Verify the agent has a recent heartbeat (within the last few minutes).

Step 3: Request Diagnostics

Create a diagnostic request:

curl -s -X POST "http://localhost:3000/api/v1/deployment-objects/${DO_ID}/diagnostics" \
  -H "Authorization: <admin-pak>" \
  -H "Content-Type: application/json" \
  -d "{
    \"agent_id\": \"${AGENT_ID}\",
    \"requested_by\": \"oncall-engineer\",
    \"retention_minutes\": 120
  }" | jq .

Save the diagnostic request ID from the response:

DIAG_ID="..."

The retention_minutes field controls how long the request stays active before expiring. Default is 60 minutes, maximum is 1440 (24 hours).

Step 4: Wait for Results

The agent picks up the diagnostic request on its next poll cycle.
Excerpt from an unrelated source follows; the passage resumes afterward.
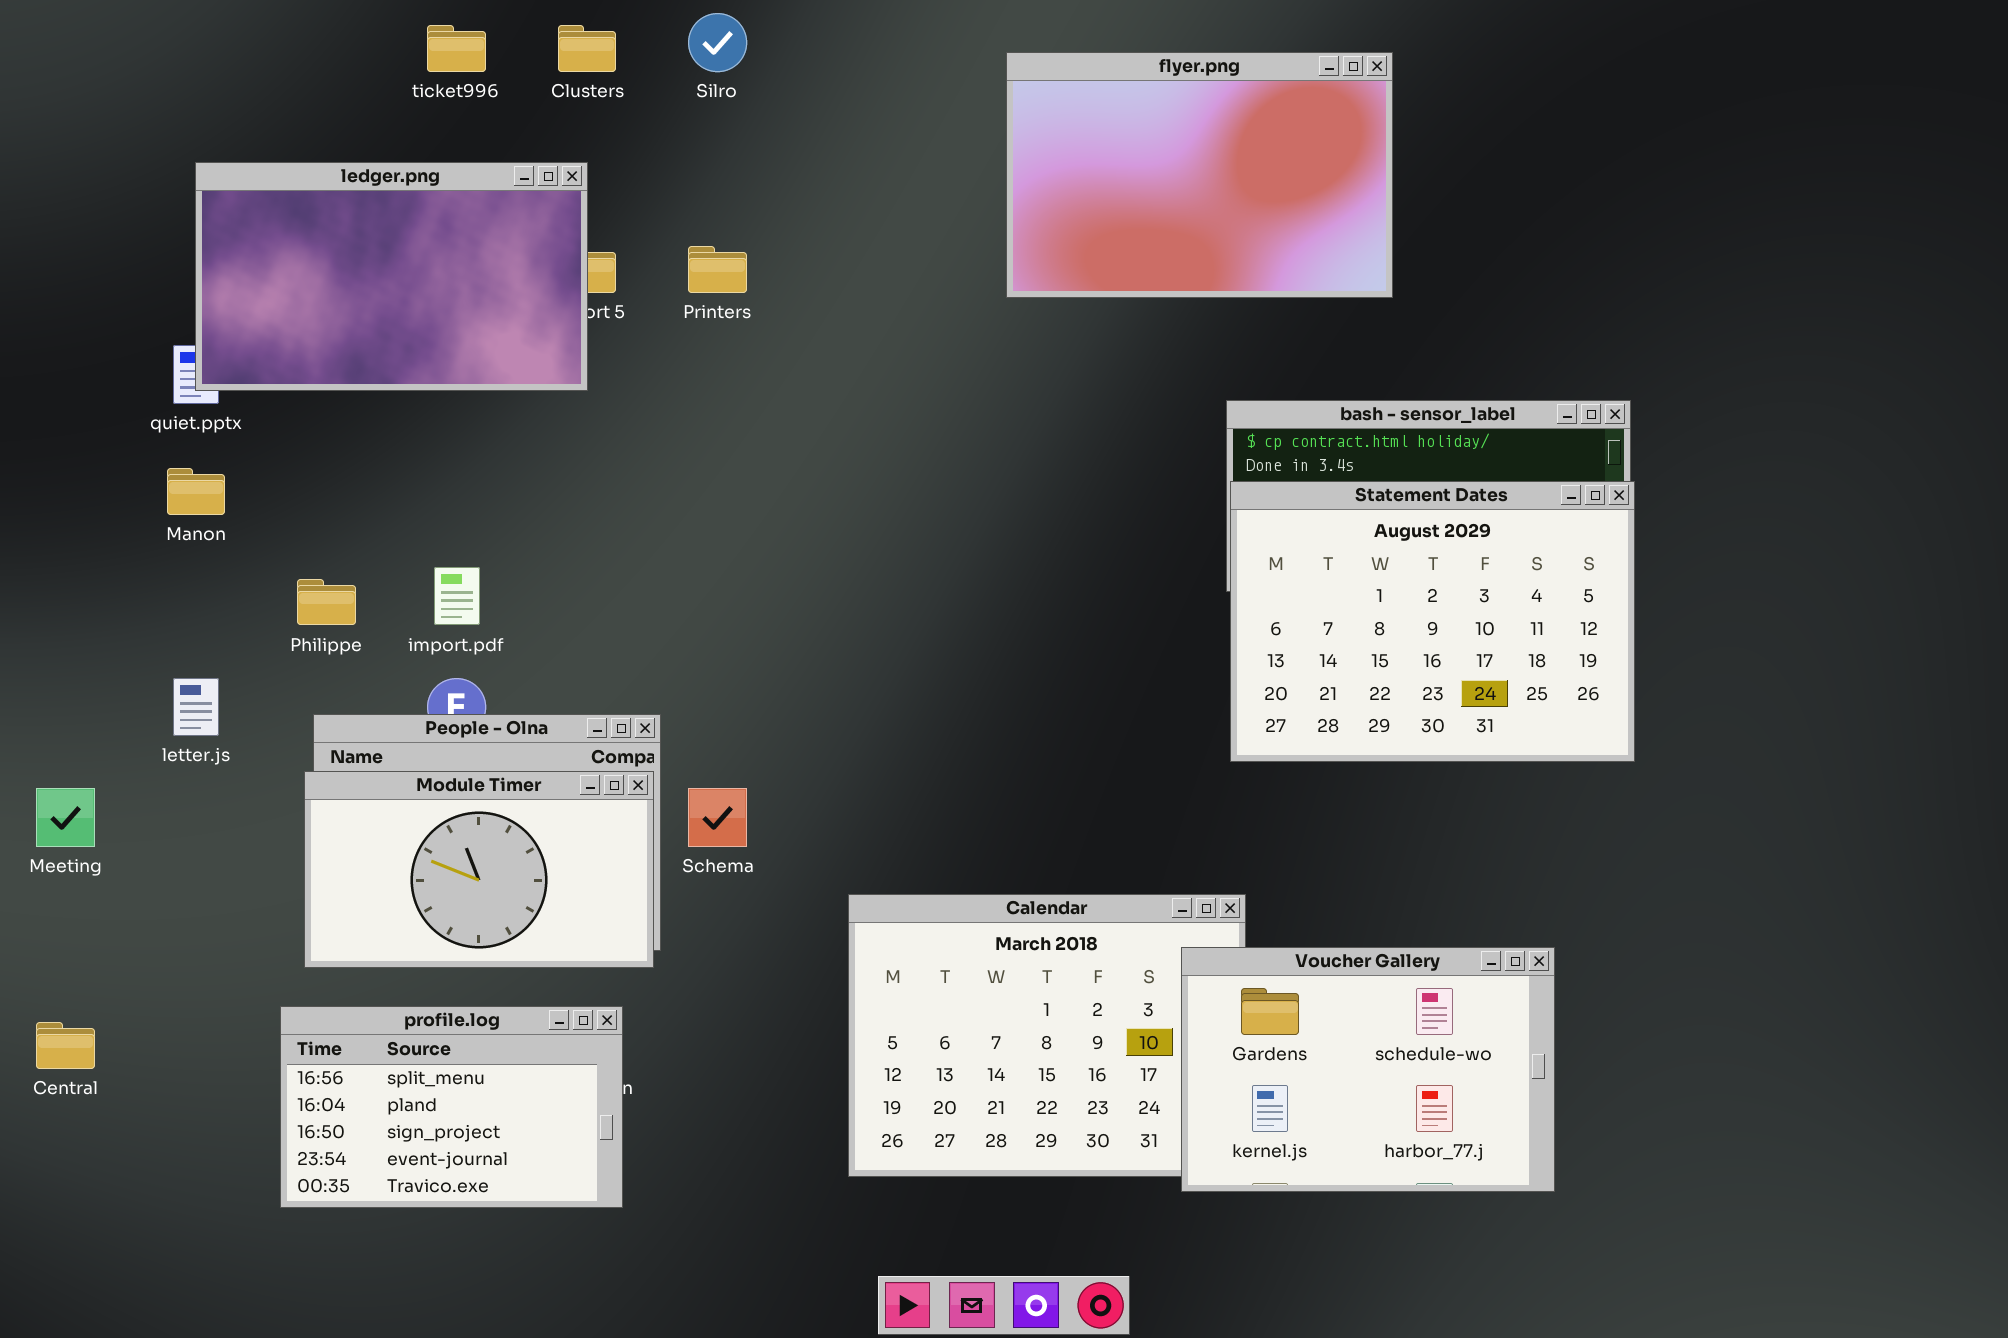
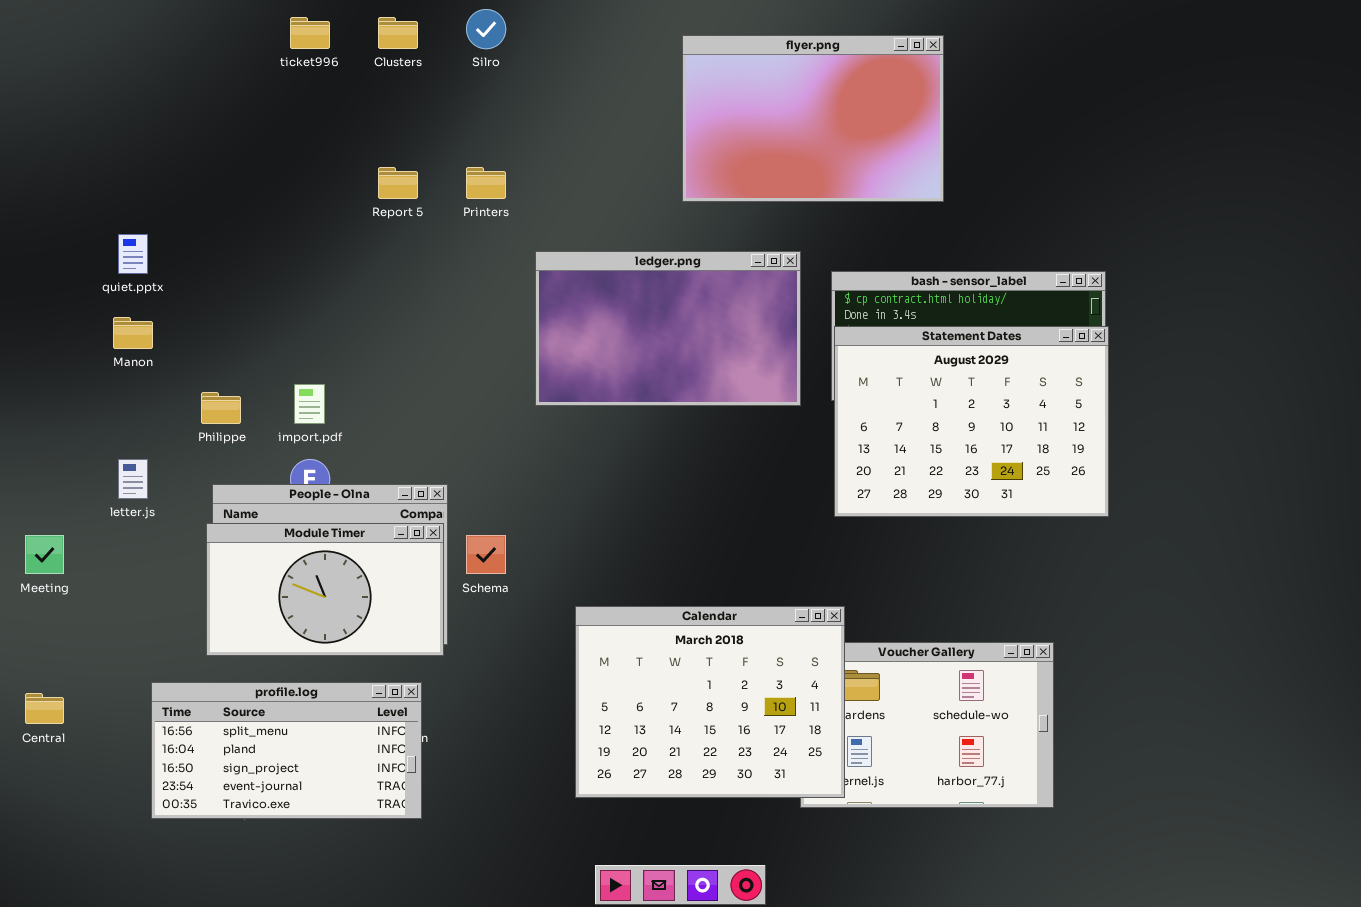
ledger.png: [195,162,588,391] -> [535,251,801,406], moved
Calendar: [848,894,1246,1177] -> [575,606,845,798], raised
profile.log: [280,1006,623,1208] -> [151,682,422,819], resized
Poll the diagnostic status:

curl -s "http://localhost:3000/api/v1/diagnostics/${DIAG_ID}" \
  -H "Authorization: <admin-pak>" | jq '.request.status'

Status progression: pendingclaimedcompleted

Step 5: Read the Results

Once the status is completed, the full results are available:

# Pod statuses
curl -s "http://localhost:3000/api/v1/diagnostics/${DIAG_ID}" \
  -H "Authorization: <admin-pak>" | jq -r '.result.pod_statuses' | jq .

# Kubernetes events
curl -s "http://localhost:3000/api/v1/diagnostics/${DIAG_ID}" \
  -H "Authorization: <admin-pak>" | jq -r '.result.events' | jq .

# Container logs
curl -s "http://localhost:3000/api/v1/diagnostics/${DIAG_ID}" \
  -H "Authorization: <admin-pak>" | jq -r '.result.log_tails' | jq .

Reading Pod Statuses

Look for:

  • Phase: Pending or Failed indicates problems
  • Conditions: Check Ready=False with the reason
  • Containers: Look for restart_count > 0, state=waiting with reasons like CrashLoopBackOff, or state=terminated with reason OOMKilled

Reading Events

Filter for warnings:

curl -s "http://localhost:3000/api/v1/diagnostics/${DIAG_ID}" \
  -H "Authorization: <admin-pak>" \
  | jq -r '.result.events' \
  | jq '.[] | select(.event_type == "Warning")'

Common warning events: FailedScheduling, Unhealthy, BackOff, FailedMount.

Reading Logs

Log tails are keyed by pod-name/container-name:

curl -s "http://localhost:3000/api/v1/diagnostics/${DIAG_ID}" \
  -H "Authorization: <admin-pak>" \
  | jq -r '.result.log_tails' \
  | jq 'to_entries[] | "\(.key):\n\(.value)\n---"' -r

Each container’s last 100 log lines are included.

Troubleshooting

Diagnostic stays in pending state:

  • Check the agent’s heartbeat — it may be disconnected
  • Verify the agent is targeting the stack that contains the deployment object
  • Check the agent logs for errors

Diagnostic moves to expired:

  • The retention period elapsed before the agent could claim it
  • Increase retention_minutes and try again
  • Check if the agent is running and polling

Diagnostic moves to failed:

  • The agent encountered an error collecting data
  • Check the agent logs for Kubernetes API errors
  • Verify the agent has RBAC permissions to read pods, events, and logs

Cleanup

Diagnostics are automatically cleaned up by the broker’s background task based on broker.diagnostic_cleanup_interval_seconds (default: 15 minutes) and broker.diagnostic_max_age_hours (default: 1 hour).